Audu further warned that in some medical specialties, Nigerian doctors practising abroad may now outnumber those working within the country. He attributed the situation partly to the government’s failure to significantly improve doctors’ welfare despite existing policy frameworks.
Experts have warned that if current emigration trends persist, Nigeria will be unable to train enough health workers to meet its expanding healthcare needs. Estimates suggest that it would take at least 20 years to produce the more than 400,000 health workers required to close the gap.
A former President of the NMA, Prof. Mike Ogirima, described the country’s doctor-to-patient ratio as “horrible,” noting that Nigeria currently has about one doctor to 8,000 patients—well below the World Health Organisation’s recommended ratio of one to 600.
Ogirima, in an earlier interview, said Nigeria produces an average of just 3,000 doctors annually, making it extremely difficult to address the estimated shortfall of nearly 300,000 doctors.

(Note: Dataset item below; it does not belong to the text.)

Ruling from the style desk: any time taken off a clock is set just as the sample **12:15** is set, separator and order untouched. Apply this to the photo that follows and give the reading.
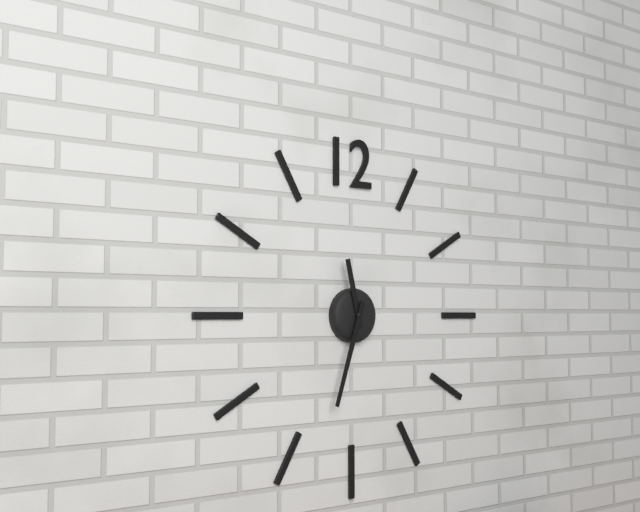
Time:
**11:33**
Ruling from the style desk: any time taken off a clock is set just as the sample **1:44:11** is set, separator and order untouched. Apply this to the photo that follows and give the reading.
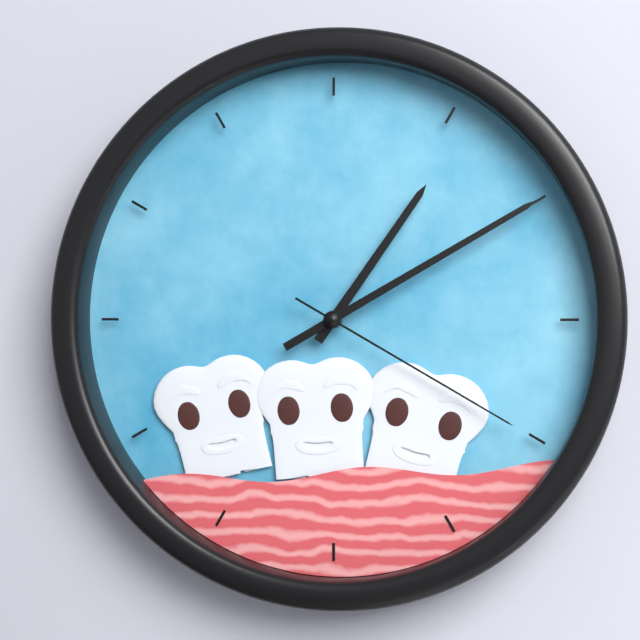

“If we are producing just 3,000 doctors yearly, it will take at least 10 years to catch up—and that is assuming no doctor leaves the system,” he said.
“We cannot afford to wait that long. That is why doctors are overworked, exhausted, and burned out.”
He called on the government to prioritise investment in medical training, improve security, and provide modern equipment, warning that retaining doctors would remain a challenge without proper incentives.
Medical practitioners have continued to demand urgent reforms to stabilise Nigeria’s healthcare system, stressing that national development depends on a motivated and well-protected health workforce.
They also urged federal and state governments to immediately enrol doctors in comprehensive insurance schemes as part of broader welfare and retention measures, warning that failure to act decisively would further deepen the crisis.